La gran aventura en una huerta de los arrabales


Pero ¡chitón! ¿Qué es aquello? Un grande objeto negro se había proyectado por un momento sobre el azul del cielo. Paróse olfateando el suelo; luego pareció que se apartaba de nuevo, sólo para volver al instante. Debe de ser el león, por fin; y, tomando bien la puntería, Tartarín disparó su escopeta, y un terrible bramido fue la contestación. Su tiro había hecho blanco evidentemente; el herido león había escurrido el bulto. Tartarín aguardaría ahora a que saliera la hembra, según sus libros le habían enseñado.

Pero pasaron dos o más horas y la hembra no venía; y el suelo estaba húmedo; y el aire de la noche era frío; por lo cual el cazador pensó acampar durante la noche, pero después de mucho bregar, no logró tender su tienda patentada, y al fin la echó al suelo con rabia y se acostó sobre ella. Así durmió hasta que las cornetas de los cercanos cuarteles le despertaron por la mañana; porque, ¡cosa admirable!, en lugar de hallarse en pleno Sahara, estaba en la huerta de un arrabal de Argel.

-Esta gente está loca -refunfuñó entre sí- ¡plantar sus alcachofas donde vagan los leones! Pues, por Dios, que no he estado soñando, y que en realidad vienen a este sitio leones. Y si no, aquí está una prueba positiva.

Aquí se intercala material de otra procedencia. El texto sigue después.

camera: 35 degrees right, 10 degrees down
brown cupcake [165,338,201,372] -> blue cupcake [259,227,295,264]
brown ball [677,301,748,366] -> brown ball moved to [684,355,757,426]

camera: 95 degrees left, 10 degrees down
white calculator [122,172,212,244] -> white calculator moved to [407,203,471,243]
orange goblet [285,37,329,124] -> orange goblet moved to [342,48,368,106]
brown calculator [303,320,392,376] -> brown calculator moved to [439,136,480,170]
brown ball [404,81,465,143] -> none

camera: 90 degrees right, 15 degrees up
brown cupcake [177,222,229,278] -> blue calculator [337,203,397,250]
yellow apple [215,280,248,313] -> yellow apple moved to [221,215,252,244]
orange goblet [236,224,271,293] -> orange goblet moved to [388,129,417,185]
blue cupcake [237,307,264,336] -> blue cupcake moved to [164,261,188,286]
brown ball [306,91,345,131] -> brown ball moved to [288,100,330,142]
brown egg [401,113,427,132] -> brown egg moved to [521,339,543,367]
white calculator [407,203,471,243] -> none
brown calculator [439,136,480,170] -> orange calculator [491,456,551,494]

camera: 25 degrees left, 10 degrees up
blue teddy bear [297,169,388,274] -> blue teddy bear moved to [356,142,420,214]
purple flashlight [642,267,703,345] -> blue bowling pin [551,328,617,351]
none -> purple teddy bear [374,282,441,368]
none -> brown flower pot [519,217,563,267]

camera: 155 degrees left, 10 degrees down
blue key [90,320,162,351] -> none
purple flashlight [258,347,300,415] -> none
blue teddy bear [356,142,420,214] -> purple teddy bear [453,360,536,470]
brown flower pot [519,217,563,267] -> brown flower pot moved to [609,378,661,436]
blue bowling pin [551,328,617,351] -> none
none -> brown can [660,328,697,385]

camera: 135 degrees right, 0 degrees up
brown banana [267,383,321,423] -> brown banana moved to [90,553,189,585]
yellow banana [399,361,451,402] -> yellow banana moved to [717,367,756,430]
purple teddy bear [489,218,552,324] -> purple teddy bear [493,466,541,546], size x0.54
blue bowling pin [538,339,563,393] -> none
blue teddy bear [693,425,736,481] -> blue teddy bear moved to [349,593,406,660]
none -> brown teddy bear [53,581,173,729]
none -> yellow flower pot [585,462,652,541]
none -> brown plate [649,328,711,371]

Pasando de una alcachofa a otra, de un campo a otro, siguió la pequeña huella de sangre, y llegó por fin... ¡adonde yacía un pobre asno que había herido!

El primer sentimiento de Tartarín fue de disgusto. ¡Hay tanta diferencia entre un león y un burro! Y luego, ¡el pobre animal parecía un ser tan inofensivo...! El gran cazador se arrodilló y trató de restañar las heridas del asno, el cual parecía mostrarse agradecido, porque movió débilmente sus largas orejas dos o tres veces, antes de quedar inmóvil para siempre. De pronto oyóse una voz que llamaba “¡Negrete! ¡Negrete!”. Era la “hembra” que venía en forma de una anciana francesa con una gran sombrilla encarnada; más le hubiera valido a Tartarín hacer cara a una leona que a esta vieja irritadísima.